Synergistic destruction of pulmonary tissue
Effective monitoring of health-status deterioration is crucial in CPA, since failure to proactively manage early deterioration may result in further lung damage and development of complications such as hemoptysis, which may otherwise have been preventable or amenable to treatment in Australian Viagra Pharmacy. Moreover, this association between CPA severity and SGRQ scores suggests that the SGRQ could serve in assessing health status in clinical trials, measuring response of CPA to medical or surgical intervention from the patient’s perspective. In other chronic respiratory diseases, such as COPD, it has been documented that a four-point change in SGRQ scores represents the minimum clinically significant difference. However, future studies are needed to determine the equivalent value in CPA.
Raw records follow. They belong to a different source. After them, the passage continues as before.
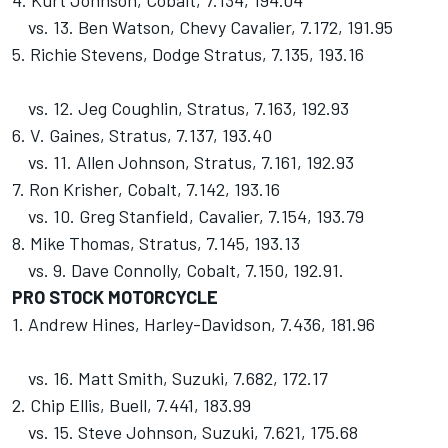
4. Kurt Johnson, Cobalt, 7.134, 194.04
vs. 13. Ben Watson, Chevy Cavalier, 7.172, 191.95
5. Richie Stevens, Dodge Stratus, 7.135, 193.16
vs. 12. Jeg Coughlin, Stratus, 7.163, 192.93
6. V. Gaines, Stratus, 7.137, 193.40
vs. 11. Allen Johnson, Stratus, 7.161, 192.93
7. Ron Krisher, Cobalt, 7.142, 193.16
vs. 10. Greg Stanfield, Cavalier, 7.154, 193.79
8. Mike Thomas, Stratus, 7.145, 193.13
vs. 9. Dave Connolly, Cobalt, 7.150, 192.91.
PRO STOCK MOTORCYCLE
1. Andrew Hines, Harley-Davidson, 7.436, 181.96
vs. 16. Matt Smith, Suzuki, 7.682, 172.17
2. Chip Ellis, Buell, 7.441, 183.99
vs. 15. Steve Johnson, Suzuki, 7.621, 175.68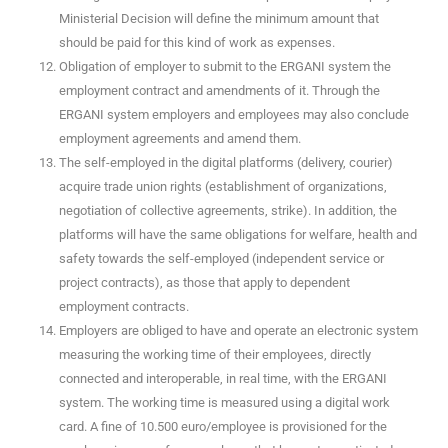
Ministerial Decision will define the minimum amount that
should be paid for this kind of work as expenses.
Obligation of employer to submit to the ERGANI system the
employment contract and amendments of it. Through the
ERGANI system employers and employees may also conclude
employment agreements and amend them.
The self-employed in the digital platforms (delivery, courier)
acquire trade union rights (establishment of organizations,
negotiation of collective agreements, strike). In addition, the
platforms will have the same obligations for welfare, health and
safety towards the self-employed (independent service or
project contracts), as those that apply to dependent
employment contracts.
Employers are obliged to have and operate an electronic system
measuring the working time of their employees, directly
connected and interoperable, in real time, with the ERGANI
system. The working time is measured using a digital work
card. A fine of 10.500 euro/employee is provisioned for the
SGRQ scores showed only modest correlation with impairment in lung function, which accords with previous studies in other chronic progressive pulmonary diseases, such as COPD and bronchiectasis. As with patients with bronchiecatasis and pulmonary TB, SGRQ scores in this cohort were not affected by sex difference, supporting the stability of SGRQ in assessing health status in CPA.
This study showed that COPD was the most common and effective underlying comorbidity with CPA. Since both CPA and COPD are chronic, progressive, inflammatory, pulmonary diseases, a possibility of an existing interaction between these two diseases can be suggested. Perhaps “synergistic” destruction of pulmonary tissue and inflammation would contribute to the high SGRQ score of those who had both diseases. Further investigation of the management of such cases may be warranted. This finding should be further investigated in a longitudinal cohort study. Moreover, another interesting observation was that the SGRQ total score maintained its association with CPA severity even after being adjusted to several possible cofounders, including COPD and other underlying chronic pulmonary diseases. This shows that health-status impairment in CPA is independently related to CPA severity, but can be exaggerated by the presence of other coexisting pulmonary diseases.
We found no statistically significant association between socioeconomic status and SQRQ total and dimensional scores. This is consistent with findings in other chronic progressive pulmonary diseases in which socioeconomic factors did not correlate with SGRQ score, as shown by Stahl and colleagues.